There is an art to making bread.
It’s in the flour and the water. It’s in the yeast and the honey. It’s in the push and pull of how you knead the dough, in the waiting for the bread to rise, in the patience required for such a simple skill.
It is an art that I learned from my mother, and one that she learned from her mother, learned from by her mother. One of my earliest memories is baking bread with my mother. I say ‘with’ using the loosest definition of the term. She’d do all the work, all the mixing and making, and only call us when it was time to knead. Then she’d give us each a little piece of dough to make our own loaf with. Kneading was the first part of baking that I learnt, through Mum’s way of distracting us. She gave us such small tasks and yet it felt like we’d accomplished so much. I can still remember standing on a stool to reach the kitchen bench, kneading the do. Push it out. Fold it in. Turn it around. Again. My brother, my sister, and I, all standing side by side, kneading our little loaves. It’s one of my fonder memories and I keep it packaged carefully, wrapped up in tissue paper and bubble wrap. I take it out now and again to gaze upon it fondly, but it feels too precious to display. Even now kneading is my favourite part of making bread. Apart from eating it, of course.
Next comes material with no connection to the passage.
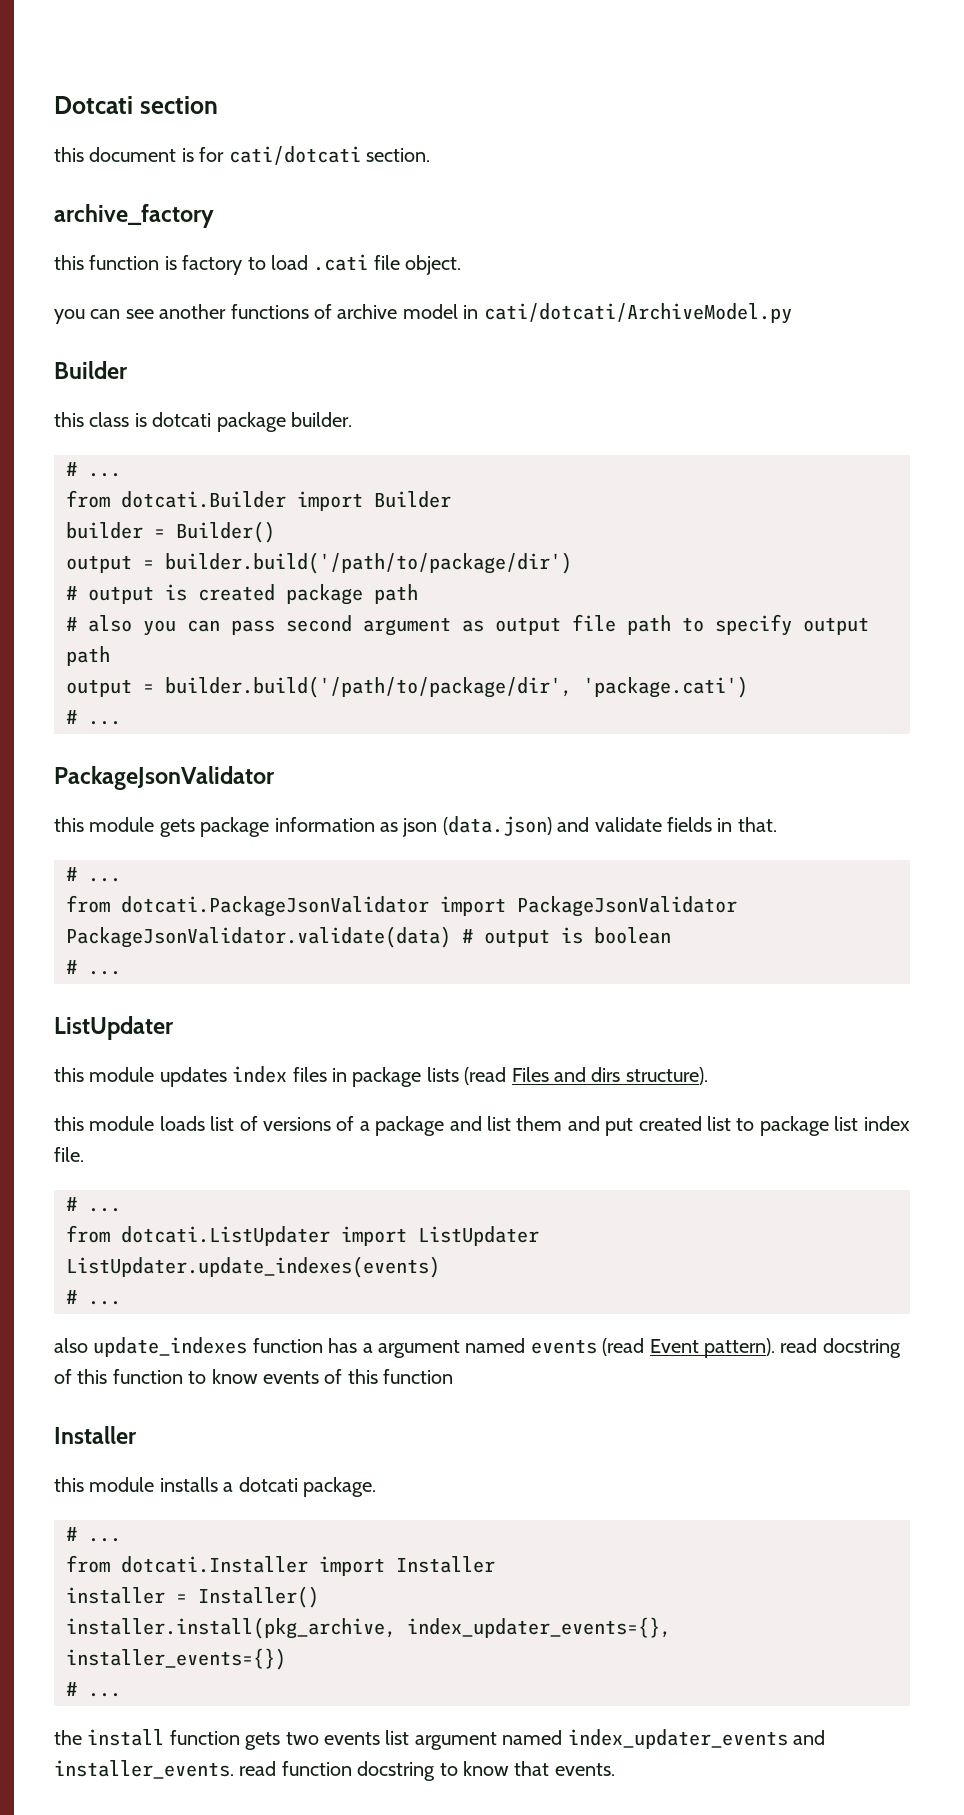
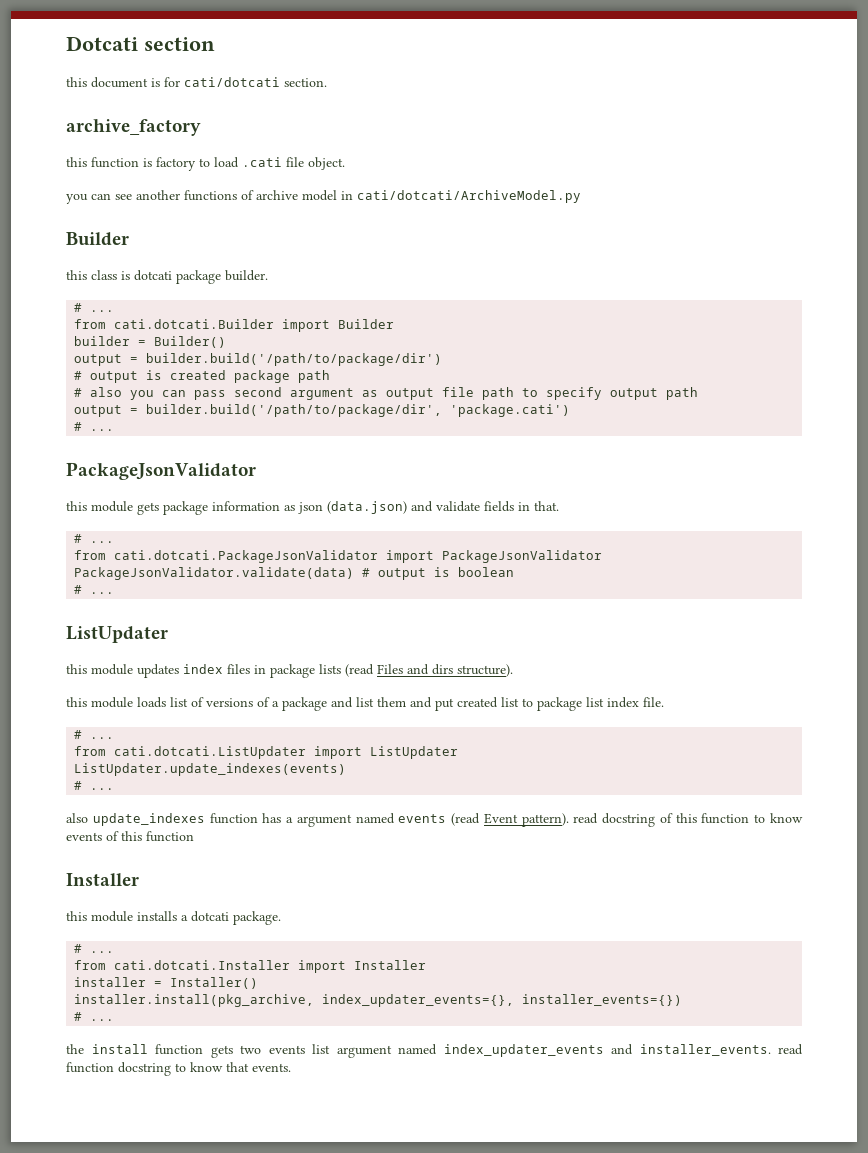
[121,491,286,508] dotcati.Builder -> [114,319,275,329] cati.dotcati.Builder
[121,896,429,917] dotcati.PackageJsonValidator -> [114,550,379,563] cati.dotcati.PackageJsonValidator
[121,1226,330,1246] dotcati.ListUpdater -> [114,746,307,759] cati.dotcati.ListUpdater
[121,1556,308,1573] dotcati.Installer -> [114,960,291,970] cati.dotcati.Installer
There are only a few ingredients needed for bread. The most important one? Time. Time to let the dough rise, to let the yeast work its magic. Time was the second lesson I learned, and it was one of the harder ones. The art of being patient. Of waiting. It was so frustrating, when I was younger, to have to let the dough rise again and again and again. Surely once was enough, I thought. Like all good things, bread needs time. I’ve learnt to appreciate that time now. Bread is not something that needs to be rushed. So take your time. Read a book. Watch a movie. Treasure the time that baking bread allows you to have.
It’s been a long time now since I’ve made bread with my mother. We used to make it very often when we lived in Barbados. It was a common occurrence, one that I took simple pleasure from. Then we moved to New Zealand. We don’t bake bread so often now. It tastes different here than it did there. In my memories I’ve spread nostalgia across my bread, making it taste beautifully bittersweet. Here I have nothing except reality. It still tastes nice. It’s not the same.
Six years on and everything still feels different here. The air bites more than it should, the accent is still grating on my ears. I do like it here- this country has grown on me despite my best efforts- but it's different. Barbados is different too. It hasn't changed, but I have. When I moved country I gave up my 'home', my solid sense of identity. Home for me is no longer a location. It can't be a location any more. Where my home was is halfway across the world and about seven years back from where I am now.
I had to make a new life when I came here, and it was a little like baking bread. First I mixed together what I had. My family. My memories. And of course the yeast- this new world surrounding me. Knead it together. Push and pull and turn and repeat. Then the most important ingredient. It took me a long time to make a new life. At times I was impatient, angry, emotional. Sometimes it was hard for me to knead the dough in between the intervals of rising. Sometimes I didn't want to make this bread, to create this new life. All I wanted was to be young again, in our kitchen with my mother.
Time did its job in the end, and I managed to make a new life. It wasn't perfect. It was a little burnt, and it didn't taste how I thought it would but I liked it all the same. My life in New Zealand has been bumpy, strange, unexpected, and entirely different. I've cried. I've laughed. I still don't feel as though I have a physical home. I've changed too much to fit into Barbados and New Zealand is too different for me to fit in here. However, I do have a home. My home is my family. It's in my brother, my sister, my father, and my mother. I can't go back to those precious memories of making bread with my mother but I still have the ability to make bread with my mother. We can and do still share that art together. Baking together and eating together is something that brings us together. Home is where the heart is, after all, and I've always loved baking bread for my family.